In New York verklaarde Bani Dugal, de belangrijkste vertegenwoordiger van BIC (Bahá’í International Community) bij de Verenigde Naties: ‘Wat verrast is de openhartigheid ende omvang van de reactie van het regime en hoe die de publiciteit aantrekt. Van een Groot Ayatollah tot hooggeplaatste religieuze en politieke figuren alsmede uitvoerende organen van de overheid: consequete verklaringen hebben nu zonder een zweem van twijfel aangetoond, , dat bejegening van de bahá’ís gemotiveerd is door religieuze vooroordelen . Deze collectieve reactie heeft de leugenachtigheid blootgelegd van de vertegenwoordigers van de Iraanse regering in internationale mensenrechten fora, en zijn hun beweringen duidelijk tegengesproken’. Bani Dugal voegde hier aan toe: ‘Laat dit een moment van absolute helderheid zijn voor de hele wereld’.

‘Stel je voor wat het is om een bahá’í in Iran te zijn, dat zelfs degenen die je in jouw huis bezoeken op deze manier publiekelijk worden veroordeeld en bedreigd met vervolging’.

De ontmoeting tussen de twee vrouwen kwam tot stand tijdens een periode van vijf dagen toen Fariba Kamalabadi de gevangenis mocht verlaten, waarna ze terug moest keren om het restant van haar tien jaar gevangenisstraf uit te zitten.

Faezeh Hashemi, die ook een voormalig lid is van het Iraanse parlement, bracht in 2012 zes maanden in de gevangenis door waar ook Fariba Kamalabadi verblijft, na te zijn veroordeeld wegens ‘het verspreiden van propaganda tegen het heersende systeem’. De vrouwen die elkaar niet meer gezien hadden sinds de vrijlating van Faezeh Hashemi, hernieuwden hun vriendschap die in de gevangenis was ontstaan.

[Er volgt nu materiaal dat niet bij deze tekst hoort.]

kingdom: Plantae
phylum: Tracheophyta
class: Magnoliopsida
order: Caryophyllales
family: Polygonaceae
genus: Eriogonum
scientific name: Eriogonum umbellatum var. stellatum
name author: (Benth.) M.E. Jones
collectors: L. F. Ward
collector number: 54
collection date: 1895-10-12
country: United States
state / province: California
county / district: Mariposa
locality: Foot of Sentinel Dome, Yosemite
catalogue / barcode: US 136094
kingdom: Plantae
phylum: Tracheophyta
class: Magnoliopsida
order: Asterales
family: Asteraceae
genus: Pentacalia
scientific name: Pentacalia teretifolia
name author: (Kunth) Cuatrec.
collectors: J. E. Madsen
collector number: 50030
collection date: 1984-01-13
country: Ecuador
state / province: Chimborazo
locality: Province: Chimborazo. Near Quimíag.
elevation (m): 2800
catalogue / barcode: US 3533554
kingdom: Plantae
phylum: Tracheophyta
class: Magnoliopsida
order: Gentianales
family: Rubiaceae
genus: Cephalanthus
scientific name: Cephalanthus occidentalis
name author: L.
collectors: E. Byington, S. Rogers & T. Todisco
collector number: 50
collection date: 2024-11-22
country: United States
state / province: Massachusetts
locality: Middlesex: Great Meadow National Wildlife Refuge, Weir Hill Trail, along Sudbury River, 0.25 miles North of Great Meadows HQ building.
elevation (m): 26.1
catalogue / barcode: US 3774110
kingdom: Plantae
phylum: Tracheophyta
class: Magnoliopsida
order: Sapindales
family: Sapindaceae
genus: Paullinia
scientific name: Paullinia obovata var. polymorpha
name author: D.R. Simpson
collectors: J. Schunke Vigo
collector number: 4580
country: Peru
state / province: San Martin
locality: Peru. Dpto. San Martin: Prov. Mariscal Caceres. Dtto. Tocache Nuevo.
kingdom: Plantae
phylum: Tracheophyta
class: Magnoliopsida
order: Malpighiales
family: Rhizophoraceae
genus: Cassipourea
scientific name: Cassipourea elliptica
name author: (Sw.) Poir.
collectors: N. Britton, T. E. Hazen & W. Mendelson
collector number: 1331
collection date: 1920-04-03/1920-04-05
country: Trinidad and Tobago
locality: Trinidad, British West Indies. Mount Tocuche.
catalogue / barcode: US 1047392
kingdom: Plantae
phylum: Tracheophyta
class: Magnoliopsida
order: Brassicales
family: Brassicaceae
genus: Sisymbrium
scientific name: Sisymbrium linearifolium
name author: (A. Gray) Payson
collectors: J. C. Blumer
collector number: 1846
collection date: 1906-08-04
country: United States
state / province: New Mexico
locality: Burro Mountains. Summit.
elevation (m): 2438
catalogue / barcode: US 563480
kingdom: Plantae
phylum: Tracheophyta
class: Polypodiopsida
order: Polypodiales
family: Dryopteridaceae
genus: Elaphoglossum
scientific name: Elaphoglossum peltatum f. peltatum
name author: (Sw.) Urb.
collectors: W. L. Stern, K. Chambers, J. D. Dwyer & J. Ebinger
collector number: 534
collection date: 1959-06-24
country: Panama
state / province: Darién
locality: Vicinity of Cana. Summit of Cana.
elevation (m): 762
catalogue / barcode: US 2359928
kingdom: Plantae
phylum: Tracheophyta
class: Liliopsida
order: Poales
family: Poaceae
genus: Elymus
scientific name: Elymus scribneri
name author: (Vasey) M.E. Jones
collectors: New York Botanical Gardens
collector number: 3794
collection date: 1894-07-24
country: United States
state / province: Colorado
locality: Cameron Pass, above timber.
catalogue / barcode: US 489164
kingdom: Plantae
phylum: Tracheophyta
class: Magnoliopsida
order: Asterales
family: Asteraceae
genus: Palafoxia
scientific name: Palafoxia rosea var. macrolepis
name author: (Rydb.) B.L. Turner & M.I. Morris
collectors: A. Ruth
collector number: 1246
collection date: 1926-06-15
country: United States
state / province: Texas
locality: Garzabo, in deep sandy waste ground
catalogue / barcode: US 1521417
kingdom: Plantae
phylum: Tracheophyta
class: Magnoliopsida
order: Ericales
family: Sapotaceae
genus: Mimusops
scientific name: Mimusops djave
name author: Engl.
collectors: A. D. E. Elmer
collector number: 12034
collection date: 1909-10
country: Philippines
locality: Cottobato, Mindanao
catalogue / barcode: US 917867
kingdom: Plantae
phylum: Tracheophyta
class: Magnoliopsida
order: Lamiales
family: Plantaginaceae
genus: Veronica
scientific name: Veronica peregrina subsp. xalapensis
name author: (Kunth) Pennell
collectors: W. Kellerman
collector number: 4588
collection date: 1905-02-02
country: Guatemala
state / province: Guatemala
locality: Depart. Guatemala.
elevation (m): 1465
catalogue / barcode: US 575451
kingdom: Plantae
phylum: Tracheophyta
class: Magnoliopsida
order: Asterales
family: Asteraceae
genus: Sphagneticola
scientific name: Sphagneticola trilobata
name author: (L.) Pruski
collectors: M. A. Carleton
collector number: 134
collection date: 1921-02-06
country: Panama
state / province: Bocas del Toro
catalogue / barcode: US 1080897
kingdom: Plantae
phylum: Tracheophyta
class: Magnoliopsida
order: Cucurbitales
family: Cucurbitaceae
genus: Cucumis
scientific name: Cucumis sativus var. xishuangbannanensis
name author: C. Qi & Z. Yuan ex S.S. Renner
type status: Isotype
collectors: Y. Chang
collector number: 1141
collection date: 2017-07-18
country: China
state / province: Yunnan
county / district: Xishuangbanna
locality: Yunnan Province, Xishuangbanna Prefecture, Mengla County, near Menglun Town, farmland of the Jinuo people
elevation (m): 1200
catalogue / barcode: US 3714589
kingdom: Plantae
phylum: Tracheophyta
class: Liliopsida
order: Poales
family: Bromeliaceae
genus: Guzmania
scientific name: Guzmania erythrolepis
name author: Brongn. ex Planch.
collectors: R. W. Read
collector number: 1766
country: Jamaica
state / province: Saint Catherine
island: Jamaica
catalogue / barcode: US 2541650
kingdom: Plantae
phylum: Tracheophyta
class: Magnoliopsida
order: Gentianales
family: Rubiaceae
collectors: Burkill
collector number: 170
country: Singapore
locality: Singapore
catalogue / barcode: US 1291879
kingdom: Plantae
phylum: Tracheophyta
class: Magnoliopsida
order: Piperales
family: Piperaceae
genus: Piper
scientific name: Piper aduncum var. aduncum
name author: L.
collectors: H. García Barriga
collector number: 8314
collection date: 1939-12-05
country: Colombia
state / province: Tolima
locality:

‘Ondanks de furieuze kritiek op dit humanitaire gebaar, een eenvoudige interactie tussen twee burgers, zijn er ook talloze onverschrokken individuen – mensenrechtenactivisten, journalisten, academici, en gewone burgers – die het recht van de bahá’ís op normale menselijke relaties in hun eigen land hebben verdedigd’, zei Bani Dugal. ‘Maar we hopen dat meer van dergelijke stemmen zullen klinken, zodat de inspanningen die zijn gericht op het systematisch isoleren en buitensluiten van de bahá’í-gemeenschap in Iran niet zullen slagen.’

‘De buitengewone bedreigingen en veroordelingen door vele geestelijken en autoriteiten staan in schril contrast met de moedige uitspraken en acties die in de afgelopen jaren door verschillende hooggeplaatste kerkelijke personen en religieuze denkers in Iran en daarbuiten zijn gedaan, die zich hebben uitgesproken voor co-existentie, verdraagzaamheid en gelijkheid voor elke burger. We hopen dat de stem van het geweten de rest van de geestelijken ertoe zal leiden om hun stilzwijgen te beëindigen en om te laten zien dat ware religie zich niet kan verenigen met kille haat, vervreemding en apartheid’, aldus Bani Dugal.